Murdoch's Media Empire

As an undergrad student, I focused heavily on International Relations - therefore I am very familiar with the attempts at Global Governance from the Congress of Vienna to the failure of the League of Nations; resulting to the creation of the United Nations at the end of World War II. I am less familiar with the new role the media plays in global governance, from reporting on the United Nations meeting this past week in New York to a network stretching across the globe under the domination of one corporation and one media tycoon. Thussu’s “Creating a Global Information Infrastructure” supplied me with the background of the media’s role in global governance, as well as a very interesting case study of Rupert Murdoch’s News Corporation.

As an avid watcher of Fox News, I was blissfully unaware of the domination of the media market by the owner of Fox News. As stated in the article, “Fox News has redefined broadcast journalism in the USA, changing the way television news is presented and framed”. Not only has News Corporation changed media in the United States, it has also changed the impact media has across the world. As telecommunications became increasingly privatized, Murdoch was able to increase his share and really develop a global presence. The case study provided by Thussu drastically increased my understanding of the impact of the market on global governance. Murdoch owns now only the Fox Network, but newspapers such as The Times and The Sun in Britain, The New York Post, Twentieth Century Fox, STAR, and HarperCollins. In some way, each of us in not only this class but across the world are informed through one of the various outlets of Murdoch’s empire. Never before has such a corporation had an extreme impact on media, but the development of global media. In a way, News Corporation is a form of global governance.
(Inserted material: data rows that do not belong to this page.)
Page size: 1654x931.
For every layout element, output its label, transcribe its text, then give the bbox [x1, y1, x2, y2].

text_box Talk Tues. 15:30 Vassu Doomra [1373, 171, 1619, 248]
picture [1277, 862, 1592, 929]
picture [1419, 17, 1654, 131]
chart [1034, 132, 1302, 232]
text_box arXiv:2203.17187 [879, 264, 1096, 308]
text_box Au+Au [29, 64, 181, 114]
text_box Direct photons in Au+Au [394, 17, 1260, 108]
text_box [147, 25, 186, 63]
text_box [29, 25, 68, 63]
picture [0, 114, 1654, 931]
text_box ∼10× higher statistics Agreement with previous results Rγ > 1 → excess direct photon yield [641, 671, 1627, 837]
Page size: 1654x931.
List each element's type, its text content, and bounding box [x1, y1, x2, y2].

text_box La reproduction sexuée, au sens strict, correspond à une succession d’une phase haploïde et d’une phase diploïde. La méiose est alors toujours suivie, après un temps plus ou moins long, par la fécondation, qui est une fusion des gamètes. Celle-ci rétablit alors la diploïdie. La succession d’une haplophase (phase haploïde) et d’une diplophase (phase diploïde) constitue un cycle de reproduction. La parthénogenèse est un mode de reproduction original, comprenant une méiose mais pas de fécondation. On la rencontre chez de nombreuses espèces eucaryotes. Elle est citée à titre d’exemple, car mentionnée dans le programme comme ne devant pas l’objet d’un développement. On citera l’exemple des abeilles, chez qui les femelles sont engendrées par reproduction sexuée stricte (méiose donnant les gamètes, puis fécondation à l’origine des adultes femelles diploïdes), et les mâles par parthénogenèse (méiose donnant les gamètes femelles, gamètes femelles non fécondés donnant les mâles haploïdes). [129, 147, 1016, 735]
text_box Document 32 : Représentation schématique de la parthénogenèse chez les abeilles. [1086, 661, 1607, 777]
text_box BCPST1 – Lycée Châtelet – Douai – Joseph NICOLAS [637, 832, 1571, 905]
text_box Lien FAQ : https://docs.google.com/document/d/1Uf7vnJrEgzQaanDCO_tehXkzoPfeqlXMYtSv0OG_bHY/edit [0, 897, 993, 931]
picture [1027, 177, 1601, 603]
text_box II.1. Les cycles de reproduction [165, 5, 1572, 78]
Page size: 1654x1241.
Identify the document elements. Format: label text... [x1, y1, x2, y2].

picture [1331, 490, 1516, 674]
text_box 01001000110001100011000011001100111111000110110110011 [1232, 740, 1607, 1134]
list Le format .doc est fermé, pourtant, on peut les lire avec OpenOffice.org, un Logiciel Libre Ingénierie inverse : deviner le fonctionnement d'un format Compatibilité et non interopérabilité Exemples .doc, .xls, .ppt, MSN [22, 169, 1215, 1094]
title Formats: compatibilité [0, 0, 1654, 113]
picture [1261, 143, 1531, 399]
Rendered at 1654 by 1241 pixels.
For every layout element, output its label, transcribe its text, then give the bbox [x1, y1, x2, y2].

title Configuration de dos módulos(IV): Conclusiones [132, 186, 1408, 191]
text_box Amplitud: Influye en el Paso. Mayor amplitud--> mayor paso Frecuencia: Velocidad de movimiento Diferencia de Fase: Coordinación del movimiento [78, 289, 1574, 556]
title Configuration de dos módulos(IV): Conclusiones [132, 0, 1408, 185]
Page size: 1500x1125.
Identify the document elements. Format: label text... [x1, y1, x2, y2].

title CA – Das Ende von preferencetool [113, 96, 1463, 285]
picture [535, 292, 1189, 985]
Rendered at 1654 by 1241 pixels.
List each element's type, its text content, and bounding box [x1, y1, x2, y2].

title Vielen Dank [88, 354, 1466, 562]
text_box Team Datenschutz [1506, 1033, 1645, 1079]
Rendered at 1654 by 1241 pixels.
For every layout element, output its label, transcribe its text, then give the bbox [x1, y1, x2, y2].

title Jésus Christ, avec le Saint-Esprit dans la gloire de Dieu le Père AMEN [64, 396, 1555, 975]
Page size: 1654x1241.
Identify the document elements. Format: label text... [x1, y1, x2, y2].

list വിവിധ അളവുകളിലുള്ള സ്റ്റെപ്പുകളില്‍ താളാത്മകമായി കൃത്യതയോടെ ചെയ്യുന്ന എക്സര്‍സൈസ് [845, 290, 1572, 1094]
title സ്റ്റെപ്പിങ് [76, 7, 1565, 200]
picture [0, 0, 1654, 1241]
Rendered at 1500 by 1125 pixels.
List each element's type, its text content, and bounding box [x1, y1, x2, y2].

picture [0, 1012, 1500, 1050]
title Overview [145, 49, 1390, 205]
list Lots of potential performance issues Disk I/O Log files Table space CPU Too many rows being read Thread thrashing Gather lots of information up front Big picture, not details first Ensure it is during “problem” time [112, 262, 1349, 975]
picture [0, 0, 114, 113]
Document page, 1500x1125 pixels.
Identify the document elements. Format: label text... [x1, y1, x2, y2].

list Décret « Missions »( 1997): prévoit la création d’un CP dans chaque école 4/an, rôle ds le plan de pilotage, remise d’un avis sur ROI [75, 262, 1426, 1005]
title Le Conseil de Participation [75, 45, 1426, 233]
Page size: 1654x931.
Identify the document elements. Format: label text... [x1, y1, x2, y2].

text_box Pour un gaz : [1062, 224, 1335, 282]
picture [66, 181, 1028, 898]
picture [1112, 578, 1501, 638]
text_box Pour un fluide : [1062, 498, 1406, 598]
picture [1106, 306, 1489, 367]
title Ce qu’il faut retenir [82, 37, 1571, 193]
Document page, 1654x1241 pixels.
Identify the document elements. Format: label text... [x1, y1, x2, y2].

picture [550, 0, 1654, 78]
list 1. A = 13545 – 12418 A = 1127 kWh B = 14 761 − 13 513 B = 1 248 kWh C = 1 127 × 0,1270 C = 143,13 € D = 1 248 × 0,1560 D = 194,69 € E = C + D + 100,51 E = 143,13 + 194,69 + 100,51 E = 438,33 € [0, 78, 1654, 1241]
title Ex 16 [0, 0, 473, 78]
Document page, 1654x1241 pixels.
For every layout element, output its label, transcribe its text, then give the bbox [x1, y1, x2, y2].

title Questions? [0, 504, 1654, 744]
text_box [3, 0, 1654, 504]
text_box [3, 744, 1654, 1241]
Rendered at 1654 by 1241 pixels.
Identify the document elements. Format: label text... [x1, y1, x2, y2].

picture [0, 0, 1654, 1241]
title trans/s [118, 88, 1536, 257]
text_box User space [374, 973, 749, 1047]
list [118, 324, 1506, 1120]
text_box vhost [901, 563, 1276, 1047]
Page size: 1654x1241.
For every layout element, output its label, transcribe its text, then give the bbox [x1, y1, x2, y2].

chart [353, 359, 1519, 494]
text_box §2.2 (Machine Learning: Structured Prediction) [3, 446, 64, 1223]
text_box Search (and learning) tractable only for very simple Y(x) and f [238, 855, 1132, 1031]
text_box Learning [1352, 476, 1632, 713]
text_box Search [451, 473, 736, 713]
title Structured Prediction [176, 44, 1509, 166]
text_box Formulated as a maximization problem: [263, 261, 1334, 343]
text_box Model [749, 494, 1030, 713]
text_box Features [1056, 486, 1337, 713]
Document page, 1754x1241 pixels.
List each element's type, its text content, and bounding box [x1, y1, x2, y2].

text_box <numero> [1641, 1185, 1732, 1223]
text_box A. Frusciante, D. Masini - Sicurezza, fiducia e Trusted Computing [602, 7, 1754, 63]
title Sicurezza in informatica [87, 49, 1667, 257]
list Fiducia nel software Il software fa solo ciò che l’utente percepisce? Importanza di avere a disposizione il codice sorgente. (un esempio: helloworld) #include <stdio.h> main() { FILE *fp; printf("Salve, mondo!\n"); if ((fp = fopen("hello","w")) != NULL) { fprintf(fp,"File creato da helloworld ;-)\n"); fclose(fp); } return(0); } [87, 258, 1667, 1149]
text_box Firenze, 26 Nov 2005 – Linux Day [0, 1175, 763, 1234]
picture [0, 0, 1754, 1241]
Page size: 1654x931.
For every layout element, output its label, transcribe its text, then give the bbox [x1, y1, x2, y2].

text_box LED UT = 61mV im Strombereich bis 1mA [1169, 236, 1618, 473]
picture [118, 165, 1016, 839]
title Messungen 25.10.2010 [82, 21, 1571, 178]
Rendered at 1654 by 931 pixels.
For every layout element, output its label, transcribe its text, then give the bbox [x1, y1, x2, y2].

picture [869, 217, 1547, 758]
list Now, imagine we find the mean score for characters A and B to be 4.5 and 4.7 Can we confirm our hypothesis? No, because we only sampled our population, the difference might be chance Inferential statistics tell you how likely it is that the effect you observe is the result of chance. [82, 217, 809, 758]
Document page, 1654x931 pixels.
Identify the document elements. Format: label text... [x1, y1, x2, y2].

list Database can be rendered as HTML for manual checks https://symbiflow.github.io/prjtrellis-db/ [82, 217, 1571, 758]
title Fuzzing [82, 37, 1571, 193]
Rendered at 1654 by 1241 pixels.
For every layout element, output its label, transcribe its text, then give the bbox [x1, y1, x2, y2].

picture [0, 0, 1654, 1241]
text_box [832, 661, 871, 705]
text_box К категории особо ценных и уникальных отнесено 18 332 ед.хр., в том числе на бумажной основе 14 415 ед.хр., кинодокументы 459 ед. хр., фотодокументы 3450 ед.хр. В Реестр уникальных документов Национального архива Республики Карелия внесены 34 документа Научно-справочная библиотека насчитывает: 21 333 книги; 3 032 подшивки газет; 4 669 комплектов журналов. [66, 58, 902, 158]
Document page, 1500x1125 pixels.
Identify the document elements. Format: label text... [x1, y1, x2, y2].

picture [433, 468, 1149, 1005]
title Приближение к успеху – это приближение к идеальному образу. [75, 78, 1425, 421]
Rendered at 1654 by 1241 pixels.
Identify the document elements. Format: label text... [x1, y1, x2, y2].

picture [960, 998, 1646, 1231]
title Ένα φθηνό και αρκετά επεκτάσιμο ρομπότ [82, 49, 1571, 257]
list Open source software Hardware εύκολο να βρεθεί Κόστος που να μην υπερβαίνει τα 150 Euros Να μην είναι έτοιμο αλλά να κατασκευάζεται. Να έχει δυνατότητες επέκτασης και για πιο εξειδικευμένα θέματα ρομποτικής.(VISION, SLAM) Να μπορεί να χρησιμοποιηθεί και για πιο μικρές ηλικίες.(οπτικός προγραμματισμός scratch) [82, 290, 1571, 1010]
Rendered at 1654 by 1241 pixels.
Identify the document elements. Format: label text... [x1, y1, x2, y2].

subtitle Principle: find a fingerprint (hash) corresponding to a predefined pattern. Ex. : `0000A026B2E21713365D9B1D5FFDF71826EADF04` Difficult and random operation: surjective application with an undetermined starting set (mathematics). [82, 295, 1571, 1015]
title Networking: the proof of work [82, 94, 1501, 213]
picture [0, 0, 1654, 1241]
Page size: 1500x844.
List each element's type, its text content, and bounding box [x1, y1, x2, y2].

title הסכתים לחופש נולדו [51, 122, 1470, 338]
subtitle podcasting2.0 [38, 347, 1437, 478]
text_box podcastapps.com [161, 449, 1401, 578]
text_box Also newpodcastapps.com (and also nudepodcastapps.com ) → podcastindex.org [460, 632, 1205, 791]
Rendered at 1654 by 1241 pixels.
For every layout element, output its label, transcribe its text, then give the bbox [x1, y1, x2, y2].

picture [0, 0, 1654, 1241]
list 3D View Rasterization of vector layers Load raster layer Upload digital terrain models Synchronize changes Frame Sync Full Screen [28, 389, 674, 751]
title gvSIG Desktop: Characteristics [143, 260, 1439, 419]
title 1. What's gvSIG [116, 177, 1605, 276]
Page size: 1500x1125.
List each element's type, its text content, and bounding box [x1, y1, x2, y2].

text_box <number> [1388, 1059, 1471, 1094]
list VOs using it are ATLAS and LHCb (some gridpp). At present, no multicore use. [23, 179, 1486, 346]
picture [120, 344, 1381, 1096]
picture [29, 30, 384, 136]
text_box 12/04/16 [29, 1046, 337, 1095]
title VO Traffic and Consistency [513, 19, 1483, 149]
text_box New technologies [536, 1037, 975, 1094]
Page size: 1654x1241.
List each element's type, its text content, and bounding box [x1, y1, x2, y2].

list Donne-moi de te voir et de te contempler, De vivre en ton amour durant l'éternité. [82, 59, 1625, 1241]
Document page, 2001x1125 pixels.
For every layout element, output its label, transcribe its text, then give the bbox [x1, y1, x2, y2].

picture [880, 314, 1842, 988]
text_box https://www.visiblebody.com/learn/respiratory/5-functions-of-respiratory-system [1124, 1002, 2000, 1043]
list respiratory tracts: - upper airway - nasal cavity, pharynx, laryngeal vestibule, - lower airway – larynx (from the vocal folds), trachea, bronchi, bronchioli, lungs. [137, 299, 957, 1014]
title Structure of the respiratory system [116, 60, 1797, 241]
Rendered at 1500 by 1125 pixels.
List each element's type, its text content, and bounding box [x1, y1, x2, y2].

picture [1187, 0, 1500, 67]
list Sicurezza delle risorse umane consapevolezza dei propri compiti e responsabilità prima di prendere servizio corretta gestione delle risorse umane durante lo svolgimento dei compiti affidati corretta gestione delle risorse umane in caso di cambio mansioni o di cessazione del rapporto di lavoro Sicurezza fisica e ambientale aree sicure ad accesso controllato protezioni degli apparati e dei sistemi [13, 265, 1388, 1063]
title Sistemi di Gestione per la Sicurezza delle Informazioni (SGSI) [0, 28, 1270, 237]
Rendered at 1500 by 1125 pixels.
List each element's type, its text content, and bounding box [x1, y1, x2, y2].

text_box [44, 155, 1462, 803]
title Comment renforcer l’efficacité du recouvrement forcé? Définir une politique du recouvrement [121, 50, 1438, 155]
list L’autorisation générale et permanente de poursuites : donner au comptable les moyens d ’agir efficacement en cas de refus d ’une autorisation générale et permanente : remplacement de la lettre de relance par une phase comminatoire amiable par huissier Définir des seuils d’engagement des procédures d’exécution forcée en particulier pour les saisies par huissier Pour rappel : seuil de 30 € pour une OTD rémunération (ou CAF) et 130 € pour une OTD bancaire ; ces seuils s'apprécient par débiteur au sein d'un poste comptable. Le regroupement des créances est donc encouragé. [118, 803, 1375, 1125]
Australian born, Murdoch was one of the first to recognize the growth of media in developing countries, predominately in India, Latin America, and Asia. It has developed and produced country specific channels in regional languages and has also led to regional television shows such as soap operas, and broadcasts of sports such as soccer and rugby. As Thussu states, “with television operations on four continents, News Corporation’s reach into the world’s living rooms is unequalled. Television, delivered by broadcast, cable and satellite, remains the fastest-growing part of the company”.

Fox News always receives a ‘bad rap’ from mainstream media and other critics. I have noticed not only a hostile view of Fox News in class, but from my peers and other professionals. While I am not defending the conservative slant of Fox News, I actually readily acknowledge that it exists; I am defending their impact on journalism not only in the United States but in the realm of global governance. I feel that this week’s readings have allowed me the forum to express these impacts. Recently, many in the international community have noticed a rift in the United States. Through polling, reporting, and the outreach of everyday citizens, I feel Fox News shapes the United States as having problems of our own too. This alone carries a global message as stories transfer from not just the Fox News Channel, but on Murdoch’s other media outlets. I feel that Fox News allows people who may have not been represented by mainstream media before to have an outlet to express their opinions. I feel that the Fox News Channel and Murdoch’s empire of global media allows a perhaps once silent voice to be expressed in ways that were often ignored.

1 comment:

  1. Good post--as you've read by now, I brought up some of the same points in my own. I agree that News Corp can be seen as a form of global governance, in this case headed by one very astute businessman from Australia. I also think Fox gets a bad rap from many in the media and in the public, and agree in acknowledging its conservative bias, but I think other media outlets present a liberal bias at times as well--it works both ways. But Fox does have an undeniable impact on journalism (they broke the Van Jones story a few weeks ago, and even the Washington Post recognized it for that), and so then also does Rupert Murdoch's huge corporation as an example of global governance.